Standard Oil Co. of New Jersey v. United States (1911) is a U.S. Supreme Court case holding that Standard Oil Company, a major oil conglomerate in the early 20th century, violated the Sherman Antitrust Act through anticompetitive actions, i.e. forming a monopoly, and ordered that the company be geographically split. Find the full opinion here.
The Standard Oil Company of New Jersey was, in fact, a holding company which the Rockefeller family held. The Rockefeller family organized their oil empire by creating such holding companies in many of the jurisdictions in which they operated. In total, the Rockefeller family and their holding companies controlled almost the entire petroleum market in the U.S. To further the Rockefeller’s control over the petroleum market, the Standard Oil Company of New Jersey had acquired nearly all of the oil refining companies in the United States. The United States brought suit against the Standard Oil Company of New Jersey, alleging that it violated the Sherman Antitrust Act because its acquisitions were an undue restraint of trade.

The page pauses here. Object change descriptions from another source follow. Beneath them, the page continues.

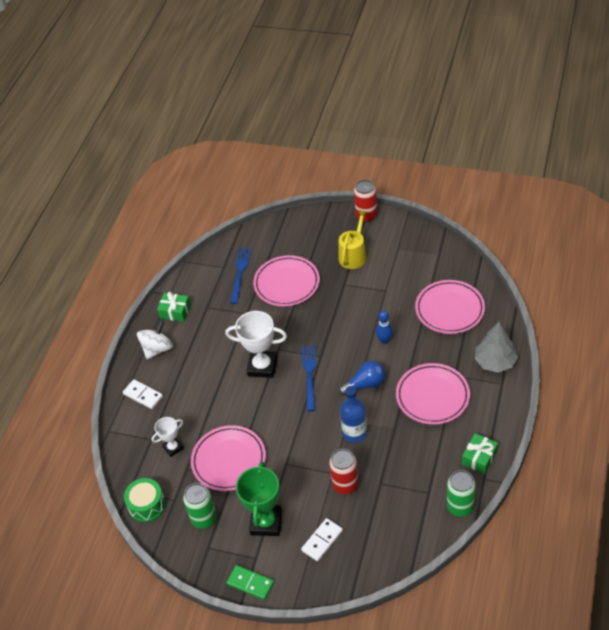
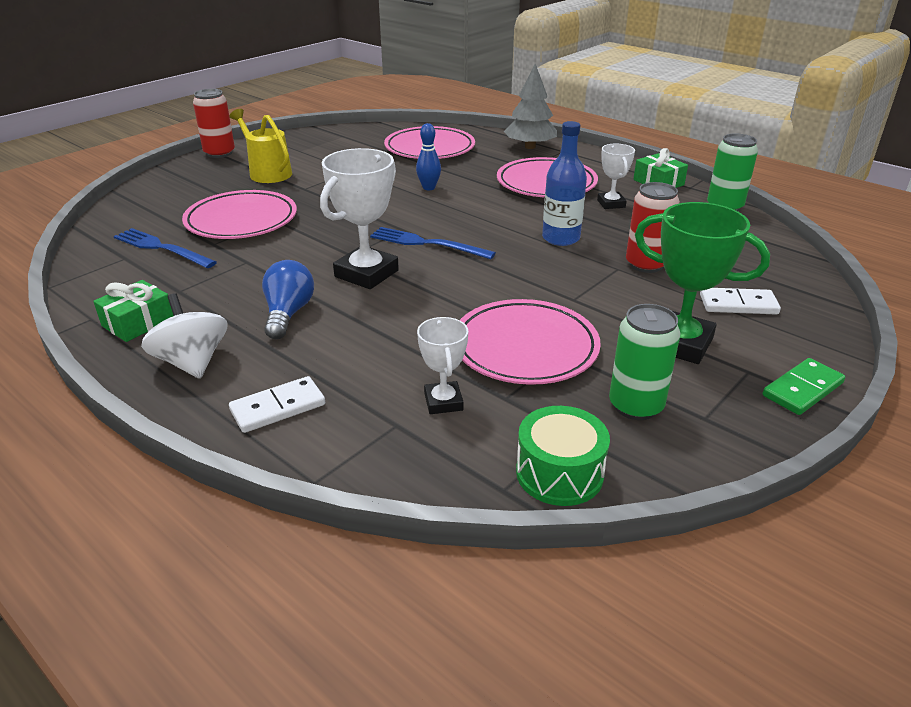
camera: 70 degrees left, 15 degrees down
white domino [301,518,343,561] -> white domino turned 60 degrees counterclockwise [700,288,781,315]
blue light bulb [339,361,385,395] -> blue light bulb moved to [262,260,314,339]
none -> white trophy [597,144,635,209]

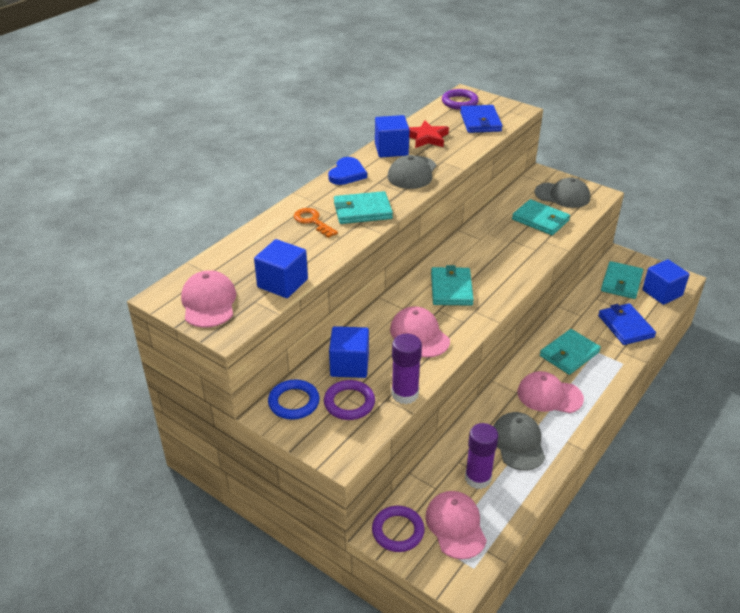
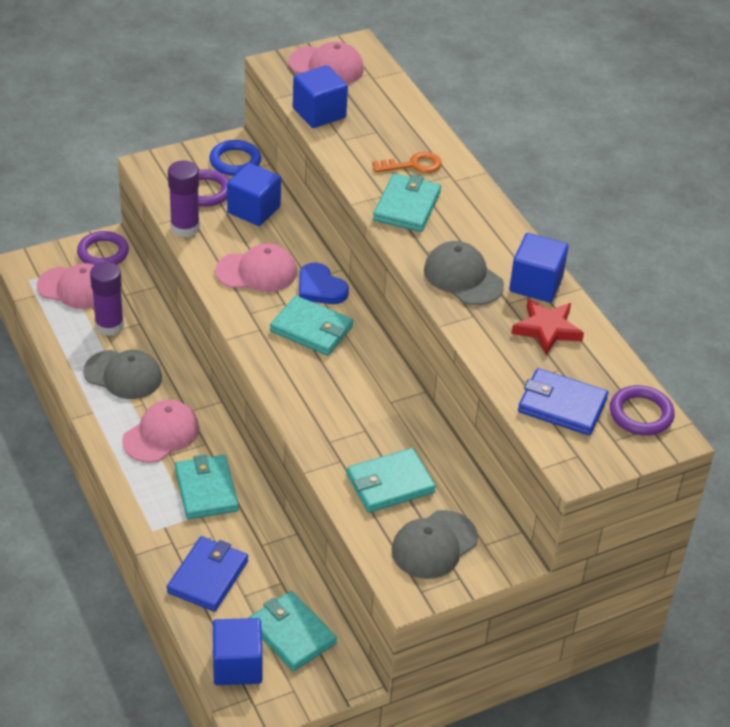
camera: 115 degrees right, 5 degrees up
blue heart [328,157,367,185] -> blue heart moved to [299,263,349,304]
blue wallet [598,303,656,345] -> blue wallet turned 75 degrees counterclockwise [167,536,248,612]

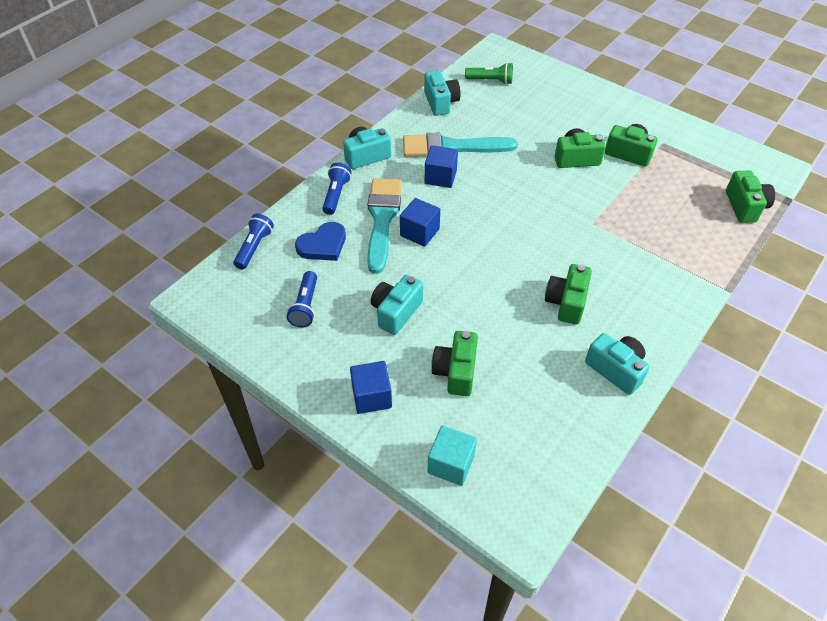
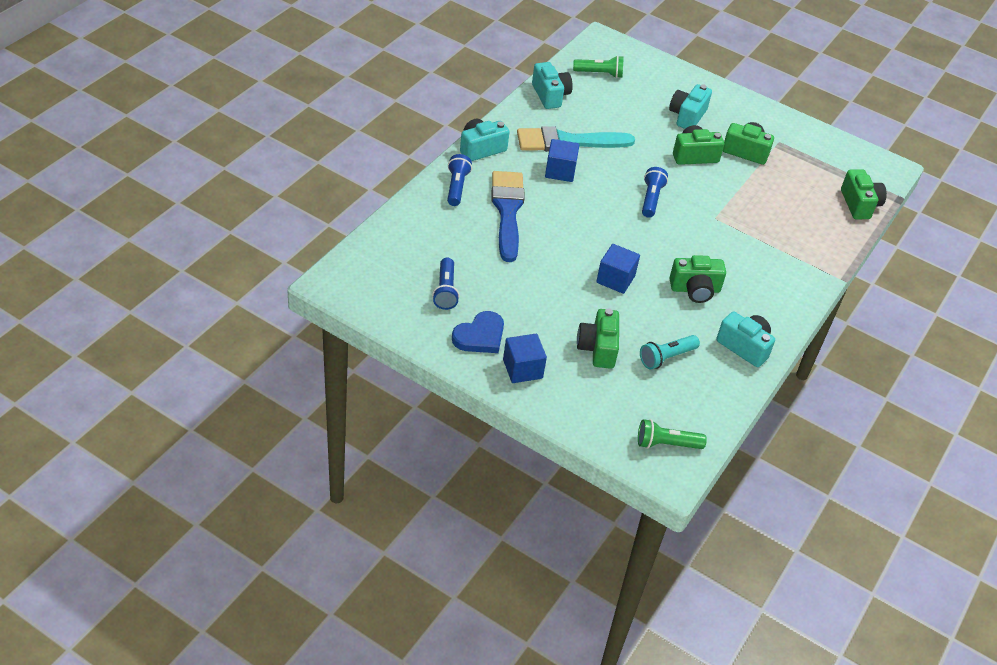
camera: 10 degrees left, 5 degrees down
blue flashlight [233,214,274,269] -> blue flashlight moved to [642,167,668,218]
blue heart [295,222,346,261] -> blue heart moved to [452,311,504,353]
turquoise brush [367,178,402,274] -> blue brush [491,171,525,262]
turquoise camera [371,275,423,335] -> turquoise camera moved to [669,84,712,129]
blue cube [400,198,440,247] -> blue cube moved to [596,244,640,294]
turquoise cube [427,425,477,486] -> none
green camera [545,264,592,325] -> green camera turned 105 degrees counterclockwise [669,255,726,303]
none -> green flashlight [638,419,707,449]
none -> turquoise flashlight [640,335,700,370]

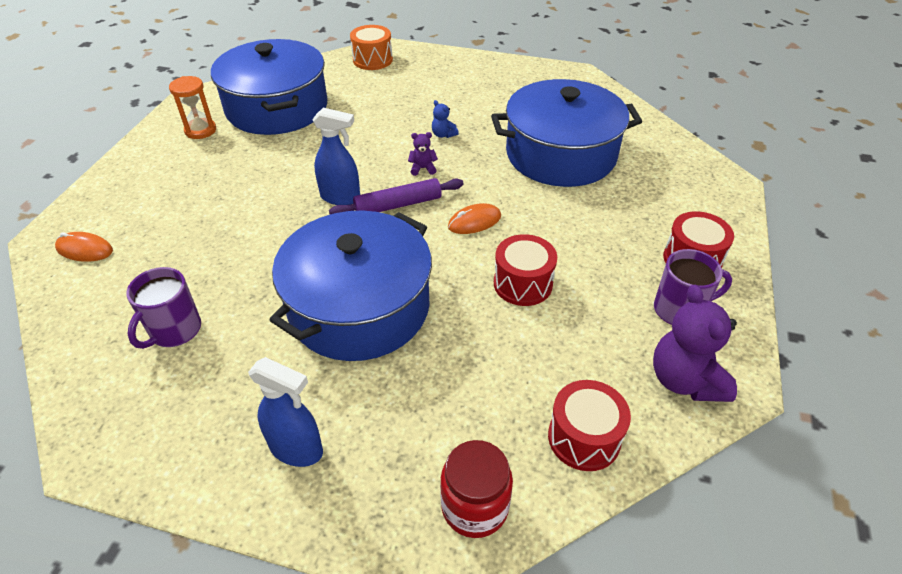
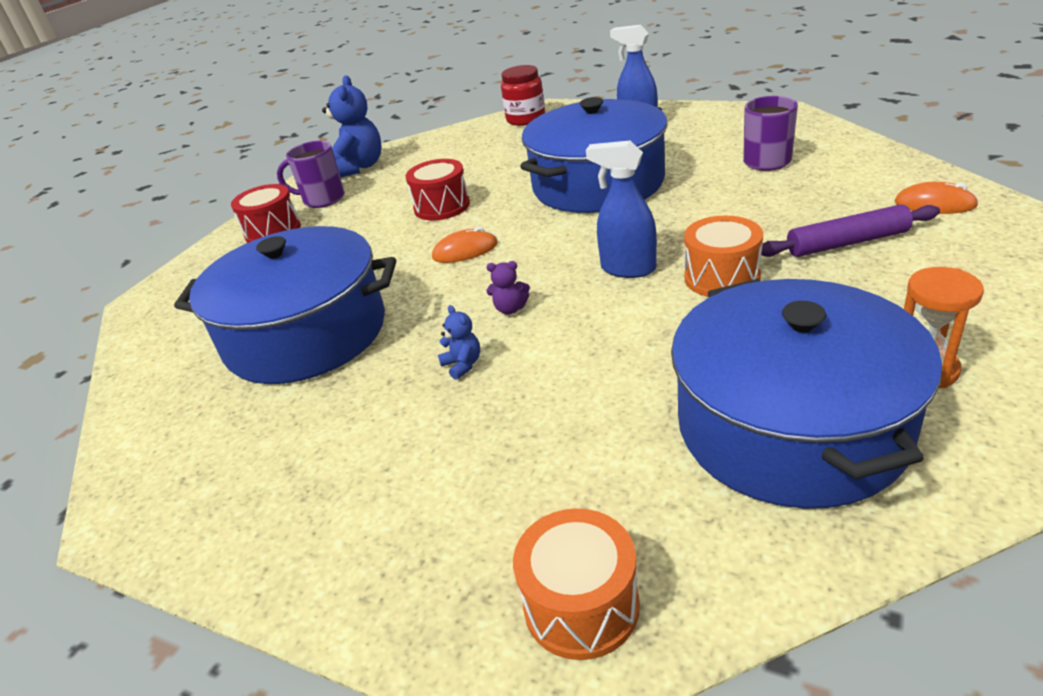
camera: 165 degrees left, 10 degrees down
purple rolling pin [329,178,464,214] -> purple rolling pin moved to [761,204,940,257]
red drum [548,380,631,471] -> none
purple teddy bear [653,284,737,402] -> blue teddy bear [322,76,382,178]
none -> orange drum [684,216,763,297]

The Court first ruled that Congress had the power to pass the Sherman Antitrust Act under the Commerce Clause of the Constitution. It then ruled that “restraint of trade” included monopolistic behavior, and only unduly restrained trade if it led to one of the three possible consequences: higher prices, reduced output, and reduced quality. Balancing antitrust protections with principles of freedom of contract, the Court ruled that a company’s potentially monopolistic actions could only be illegal if it led to one of those three consequences. In this case, however, the Court found that Standard Oil of New Jersey’s actions led to these consequences and therefore violated the Sherman Antitrust Act.